▶ _Action item_
Set down the rows below word for word and line for line, leaving out the pictures.

★ ★ ★ ★

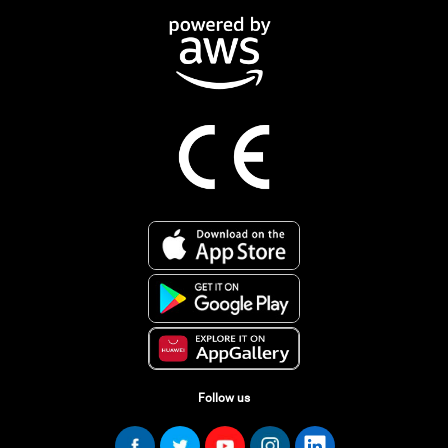
Follow us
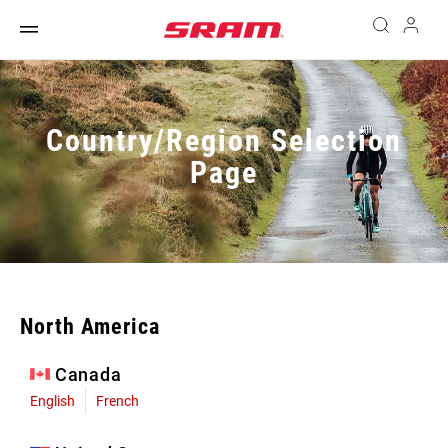
Country/Region Selection
Page
North America
Canada
English
French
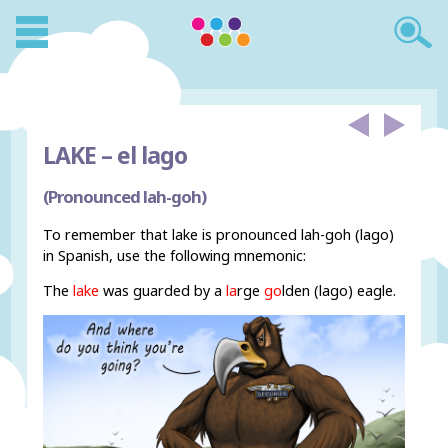
LAKE –
el lago
(Pronounced lah-goh)
To remember that lake is pronounced lah-goh (lago)
in Spanish, use the following mnemonic:
The
lake
was guarded by a
la
rge
go
lden (lago) eagle.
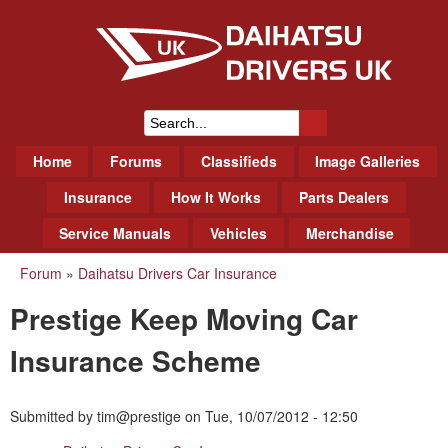
Skip
to
main
content
Daihatsu Drivers Club UK
S
M
Home
Forums
Classifieds
Image Galleries
e
a
a
Insurance
How It Works
Parts Dealers
i
r
Service Manuals
Vehicles
Merchandise
n
m
c
Forum
»
Daihatsu Drivers Car Insurance
You
e
h
Prestige Keep Moving Car
n
are
f
u
here
Insurance Scheme
o
r
Submitted by
tim@prestige
on
Tue, 10/07/2012 - 12:50
m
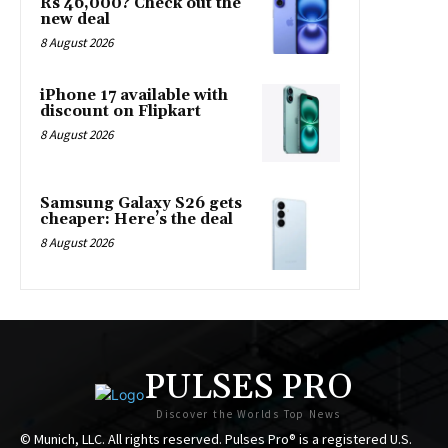
Rs 46,000? Check out the
new deal
8 August 2026
iPhone 17 available with
discount on Flipkart
8 August 2026
Samsung Galaxy S26 gets
cheaper: Here’s the deal
8 August 2026
PULSES PRO
Discover the Worlds Top News
© Munich, LLC. All rights reserved. Pulses Pro® is a registered U.S.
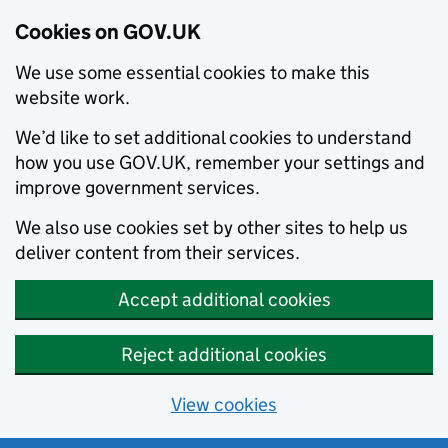
Cookies on GOV.UK
We use some essential cookies to make this
website work.
We’d like to set additional cookies to understand
how you use GOV.UK, remember your settings and
improve government services.
We also use cookies set by other sites to help us
deliver content from their services.
Accept additional cookies
Reject additional cookies
View cookies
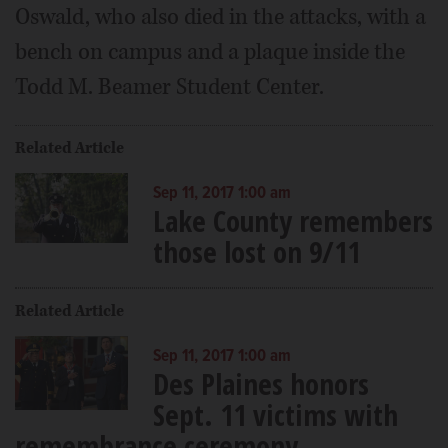
Oswald, who also died in the attacks, with a
bench on campus and a plaque inside the
Todd M. Beamer Student Center.
Related Article
Sep 11, 2017 1:00 am
Lake County remembers
those lost on 9/11
Related Article
Sep 11, 2017 1:00 am
Des Plaines honors
Sept. 11 victims with
remembrance ceremony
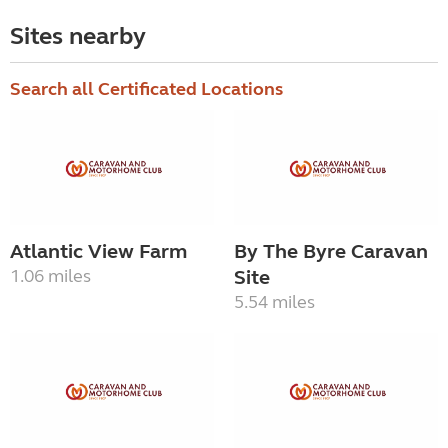
Sites nearby
Search all Certificated Locations
Atlantic View Farm
By The Byre Caravan
1.06 miles
Site
5.54 miles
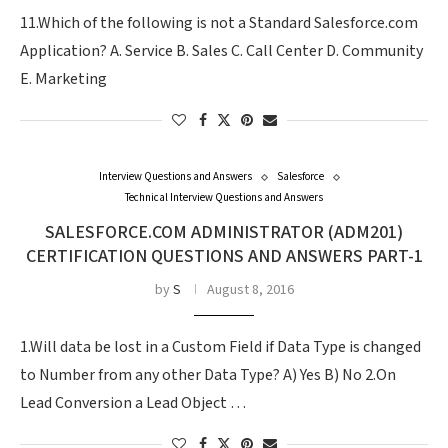
11.Which of the following is not a Standard Salesforce.com
Application? A. Service B. Sales C. Call Center D. Community
E. Marketing
Interview Questions and Answers
Salesforce
Technical Interview Questions and Answers
SALESFORCE.COM ADMINISTRATOR (ADM201)
CERTIFICATION QUESTIONS AND ANSWERS PART-1
by
S
August 8, 2016
1.Will data be lost in a Custom Field if Data Type is changed
to Number from any other Data Type? A) Yes B) No 2.On
Lead Conversion a Lead Object …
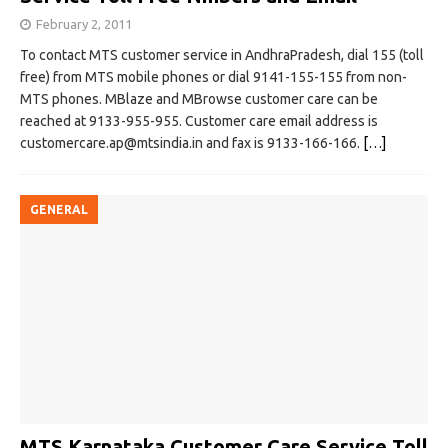
February 2, 2011
To contact MTS customer service in AndhraPradesh, dial 155 (toll
free) from MTS mobile phones or dial 9141-155-155 from non-
MTS phones. MBlaze and MBrowse customer care can be
reached at 9133-955-955. Customer care email address is
customercare.ap@mtsindia.in
and fax is 9133-166-166.
[…]
GENERAL
MTS Karnataka Customer Care Service Toll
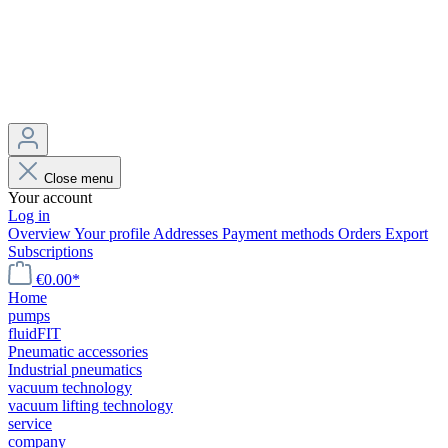
Close menu
Your account
Log in
Overview
Your profile
Addresses
Payment methods
Orders
Export
Subscriptions
€0.00*
Home
pumps
fluidFIT
Pneumatic accessories
Industrial pneumatics
vacuum technology
vacuum lifting technology
service
company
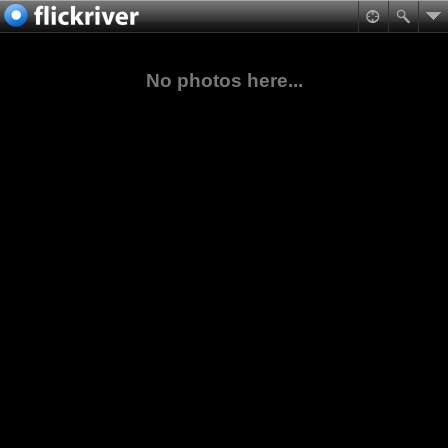
No photos here...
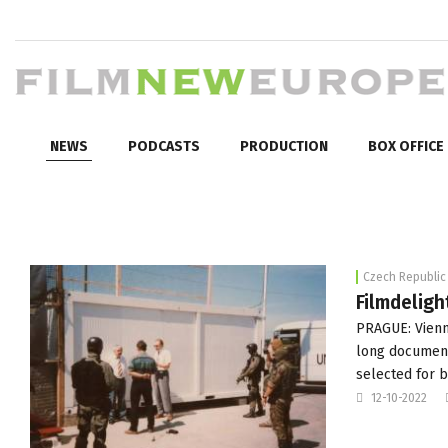
NEWS
PODCASTS
PRODUCTION
BOX OFFICE
Czech Republic
Filmdeligh
PRAGUE: Vienna
long documenta
selected for
12-10-2022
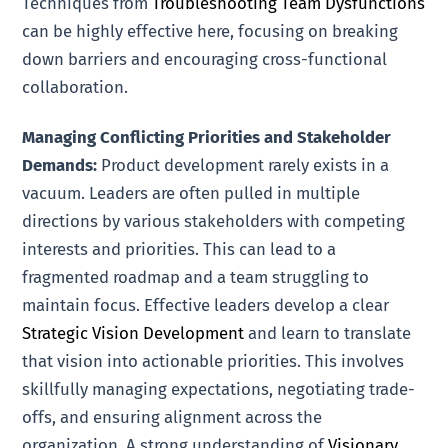
Techniques from
Troubleshooting Team Dysfunctions
can be highly effective here, focusing on breaking
down barriers and encouraging cross-functional
collaboration.
Managing Conflicting Priorities and Stakeholder
Demands:
Product development rarely exists in a
vacuum. Leaders are often pulled in multiple
directions by various stakeholders with competing
interests and priorities. This can lead to a
fragmented roadmap and a team struggling to
maintain focus. Effective leaders develop a clear
Strategic Vision Development
and learn to translate
that vision into actionable priorities. This involves
skillfully managing expectations, negotiating trade-
offs, and ensuring alignment across the
organization. A strong understanding of
Visionary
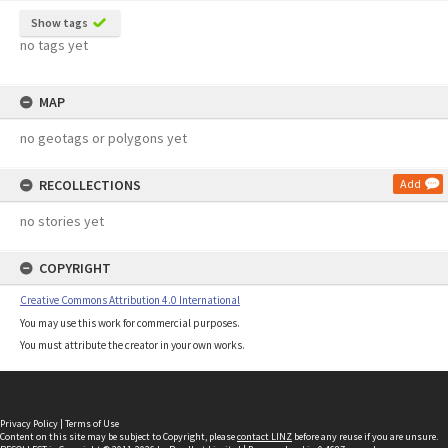
Show tags
no tags yet
MAP
no geotags or polygons yet
RECOLLECTIONS
Add
no stories yet
COPYRIGHT
Creative Commons Attribution 4.0 International
You may use this work for commercial purposes.
You must attribute the creator in your own works.
Privacy Policy
|
Terms of Use
Content on this site may be subject to Copyright, please
contact LINZ
before any reuse if you are unsure.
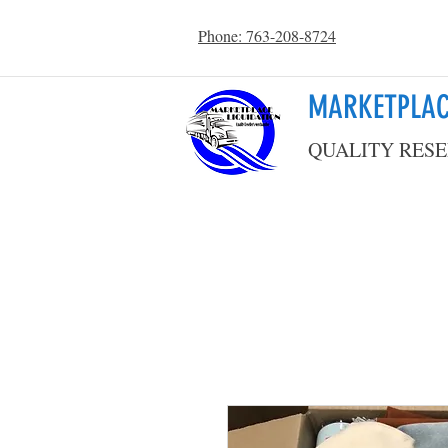
Phone: 763-208-8724
MARKETPLAC
QUALITY RESE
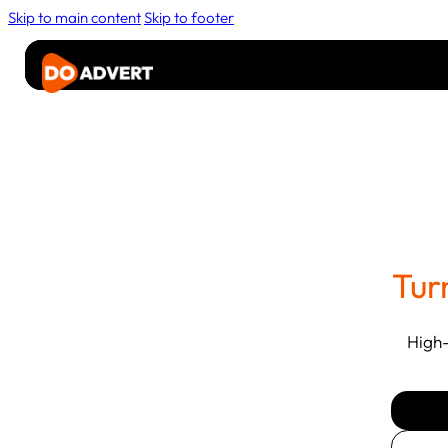
Skip to main content
Skip to footer
Advertise
Rider
Media
About
Contact Us
Tur
High-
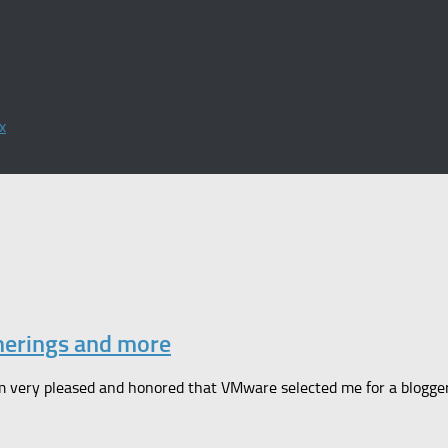
x
herings and more
 very pleased and honored that VMware selected me for a blogger pa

★ ★ ★ ★

▶ _Answer to the problem_
Follow us
Country/Region Selection
Page
North America
Canada
English
French
LAKE –
el lago
(Pronounced lah-goh)
To remember that lake is pronounced lah-goh (lago)
in Spanish, use the following mnemonic:
The
lake
was guarded by a
la
rge
go
lden (lago) eagle.
Skip
to
main
content
Daihatsu Drivers Club UK
S
M
Home
Forums
Classifieds
Image Galleries
e
a
a
Insurance
How It Works
Parts Dealers
i
r
Service Manuals
Vehicles
Merchandise
n
m
c
Forum
»
Daihatsu Drivers Car Insurance
You
e
h
Prestige Keep Moving Car
n
are
f
u
here
Insurance Scheme
o
r
Submitted by
tim@prestige
on
Tue, 10/07/2012 - 12:50
m
Rs 46,000? Check out the
new deal
8 August 2026
iPhone 17 available with
discount on Flipkart
8 August 2026
Samsung Galaxy S26 gets
cheaper: Here’s the deal
8 August 2026
PULSES PRO
Discover the Worlds Top News
© Munich, LLC. All rights reserved. Pulses Pro® is a registered U.S.
Cookies on GOV.UK
We use some essential cookies to make this
website work.
We’d like to set additional cookies to understand
how you use GOV.UK, remember your settings and
improve government services.
We also use cookies set by other sites to help us
deliver content from their services.
Accept additional cookies
Reject additional cookies
View cookies
Oswald, who also died in the attacks, with a
bench on campus and a plaque inside the
Todd M. Beamer Student Center.
Related Article
Sep 11, 2017 1:00 am
Lake County remembers
those lost on 9/11
Related Article
Sep 11, 2017 1:00 am
Des Plaines honors
Sept. 11 victims with
remembrance ceremony
Sites nearby
Search all Certificated Locations
Atlantic View Farm
By The Byre Caravan
1.06 miles
Site
5.54 miles
11.Which of the following is not a Standard Salesforce.com
Application? A. Service B. Sales C. Call Center D. Community
E. Marketing
Interview Questions and Answers
Salesforce
Technical Interview Questions and Answers
SALESFORCE.COM ADMINISTRATOR (ADM201)
CERTIFICATION QUESTIONS AND ANSWERS PART-1
by
S
August 8, 2016
1.Will data be lost in a Custom Field if Data Type is changed
to Number from any other Data Type? A) Yes B) No 2.On
Lead Conversion a Lead Object …
February 2, 2011
To contact MTS customer service in AndhraPradesh, dial 155 (toll
free) from MTS mobile phones or dial 9141-155-155 from non-
MTS phones. MBlaze and MBrowse customer care can be
reached at 9133-955-955. Customer care email address is
customercare.ap@mtsindia.in
and fax is 9133-166-166.
[…]
GENERAL
MTS Karnataka Customer Care Service Toll
Close menu
Your account
Log in
Overview
Your profile
Addresses
Payment methods
Orders
Export
Subscriptions
€0.00*
Home
pumps
fluidFIT
Pneumatic accessories
Industrial pneumatics
vacuum technology
vacuum lifting technology
service
company
No photos here...
NEWS
PODCASTS
PRODUCTION
BOX OFFICE
Czech Republic
Filmdeligh
PRAGUE: Vienna
long documenta
selected for
12-10-2022
Techniques from
Troubleshooting Team Dysfunctions
can be highly effective here, focusing on breaking
down barriers and encouraging cross-functional
collaboration.
Managing Conflicting Priorities and Stakeholder
Demands:
Product development rarely exists in a
vacuum. Leaders are often pulled in multiple
directions by various stakeholders with competing
interests and priorities. This can lead to a
fragmented roadmap and a team struggling to
maintain focus. Effective leaders develop a clear
Strategic Vision Development
and learn to translate
that vision into actionable priorities. This involves
skillfully managing expectations, negotiating trade-
offs, and ensuring alignment across the
organization. A strong understanding of
Visionary
Show tags
no tags yet
MAP
no geotags or polygons yet
RECOLLECTIONS
Add
no stories yet
COPYRIGHT
Creative Commons Attribution 4.0 International
You may use this work for commercial purposes.
You must attribute the creator in your own works.
Privacy Policy
|
Terms of Use
Content on this site may be subject to Copyright, please
contact LINZ
before any reuse if you are unsure.
Phone: 763-208-8724
MARKETPLAC
QUALITY RESE
Skip to main content
Skip to footer
Advertise
Rider
Media
About
Contact Us
Tur
High-
x
herings and more
 very pleased and honored that VMware selected me for a blogger pa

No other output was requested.